WASHINGTON — An attorney for a man who took a coat rack and a bottle of liquor during the U.S. Capitol attack argued to a jury Tuesday that former President Donald Trump "authorized" the assault on the building on Jan. 6, 2021, by convincing "vulnerable" people like his client that the election had been stolen.

Dustin Thompson, 38, of Ohio, is the third Jan. 6 defendant to face a trial by jury after the convictions of Guy Reffitt and former police officer Thomas Robertson. Thompson faces six charges, including obstruction of an official proceeding and theft of government property. His co-defendant, Robert Lyon, pleaded guilty last month, admitting that he and Thompson traveled to Washington together and saying stole the coat rack and fled from police when they were confronted on the grounds of the Capitol.

Samuel Shamansky, an attorney for Thompson, told jurors Tuesday that his client had "snatched the coat rack, foolishly," and that there was "no question" that his client took part in the "horrible" event on Jan. 6 that interrupted a "solemn and sacred proceeding."

But, Shamansky argued, the "genesis" of the attack began months before Jan. 6, and responsibility fell at the feet of Trump, who "authorized this assault" on the Capitol.

"It was a plot, it was a scheme, it was a conspiracy ... that began at the highest levels of our government," Shamansky argued.

Thompson and other "vulnerable" Trump supporters like him "believed the lies that were fed to them" in the months leading up to Jan. 6, Shamansky argued.

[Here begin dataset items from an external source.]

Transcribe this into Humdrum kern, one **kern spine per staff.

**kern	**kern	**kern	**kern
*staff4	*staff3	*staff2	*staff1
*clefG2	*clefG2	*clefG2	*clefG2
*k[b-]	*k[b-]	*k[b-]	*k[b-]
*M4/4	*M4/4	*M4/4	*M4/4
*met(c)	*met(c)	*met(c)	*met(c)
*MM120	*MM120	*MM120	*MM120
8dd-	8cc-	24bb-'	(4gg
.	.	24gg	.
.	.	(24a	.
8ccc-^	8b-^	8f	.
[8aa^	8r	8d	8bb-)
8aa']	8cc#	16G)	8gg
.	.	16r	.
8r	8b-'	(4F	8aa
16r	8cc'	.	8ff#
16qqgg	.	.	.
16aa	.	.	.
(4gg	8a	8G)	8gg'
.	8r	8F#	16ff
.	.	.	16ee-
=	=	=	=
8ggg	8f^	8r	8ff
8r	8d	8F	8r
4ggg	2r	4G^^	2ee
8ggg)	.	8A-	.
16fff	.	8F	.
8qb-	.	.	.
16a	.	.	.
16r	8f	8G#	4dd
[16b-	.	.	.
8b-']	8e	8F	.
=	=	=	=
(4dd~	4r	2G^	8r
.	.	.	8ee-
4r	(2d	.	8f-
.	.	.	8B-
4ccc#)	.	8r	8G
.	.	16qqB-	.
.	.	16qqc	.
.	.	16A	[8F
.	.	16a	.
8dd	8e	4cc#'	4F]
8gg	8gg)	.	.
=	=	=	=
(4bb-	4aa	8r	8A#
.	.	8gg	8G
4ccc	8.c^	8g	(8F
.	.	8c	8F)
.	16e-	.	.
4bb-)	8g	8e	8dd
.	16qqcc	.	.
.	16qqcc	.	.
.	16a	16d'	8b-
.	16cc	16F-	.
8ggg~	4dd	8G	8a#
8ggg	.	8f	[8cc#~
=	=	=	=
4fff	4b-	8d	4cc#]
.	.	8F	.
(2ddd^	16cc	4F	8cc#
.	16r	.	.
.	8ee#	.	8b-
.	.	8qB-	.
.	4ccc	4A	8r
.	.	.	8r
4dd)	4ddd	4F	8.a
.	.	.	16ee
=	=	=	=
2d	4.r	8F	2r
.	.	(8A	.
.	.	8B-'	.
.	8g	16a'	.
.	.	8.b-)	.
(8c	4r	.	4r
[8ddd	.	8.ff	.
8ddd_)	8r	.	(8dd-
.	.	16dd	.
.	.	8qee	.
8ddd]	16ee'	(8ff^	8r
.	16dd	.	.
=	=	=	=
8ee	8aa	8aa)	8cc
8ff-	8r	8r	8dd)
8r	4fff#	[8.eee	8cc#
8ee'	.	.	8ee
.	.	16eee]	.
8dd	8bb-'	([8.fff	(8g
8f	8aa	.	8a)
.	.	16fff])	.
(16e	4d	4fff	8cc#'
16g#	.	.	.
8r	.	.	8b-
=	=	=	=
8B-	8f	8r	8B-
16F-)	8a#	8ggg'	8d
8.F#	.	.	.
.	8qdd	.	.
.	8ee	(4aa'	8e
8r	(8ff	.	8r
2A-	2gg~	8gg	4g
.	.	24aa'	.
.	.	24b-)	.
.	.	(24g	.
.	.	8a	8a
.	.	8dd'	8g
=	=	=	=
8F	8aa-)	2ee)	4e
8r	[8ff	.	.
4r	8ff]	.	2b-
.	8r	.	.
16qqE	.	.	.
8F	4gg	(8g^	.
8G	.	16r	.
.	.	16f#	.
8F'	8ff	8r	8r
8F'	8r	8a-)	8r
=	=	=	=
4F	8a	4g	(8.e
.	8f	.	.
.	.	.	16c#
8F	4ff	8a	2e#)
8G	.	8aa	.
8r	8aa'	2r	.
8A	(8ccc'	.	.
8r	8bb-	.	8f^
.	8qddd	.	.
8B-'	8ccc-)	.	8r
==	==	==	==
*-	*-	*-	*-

Thompson was "predisposed" to "this lunacy," Shamansky said, and losing his job at the beginning of the Covid pandemic left him sitting at home to digest the "garbage" that Trump and his supporters were spreading.

"This is the garbage that Dustin Thompson is listening to," Shamansky argued. "Donald Trump encouraged people like Dustin Thompson to storm the Capitol."

The question for jurors to answer, Shamansky argued, isn't whether Thompson stormed the Capitol — "he most certainly did," Shamansky conceded — but "why."

Shamansky, who argued Tuesday that Trump took part in a "sinister, disgusting" plot to overturn the election results, had tried to subpoena the former president at his Mar-a-Lago club in Florida, according to a previous court filing, but was turned away by a person believed to be with the Secret Service.

Trump, who has said he is not responsible for the actions of the rioters that day, has sought to blame others who were at the Capitol.

Nearly 800 people have been charged in connection with the attack, and almost 250 have pleaded guilty. Hundreds of additional cases are in the works.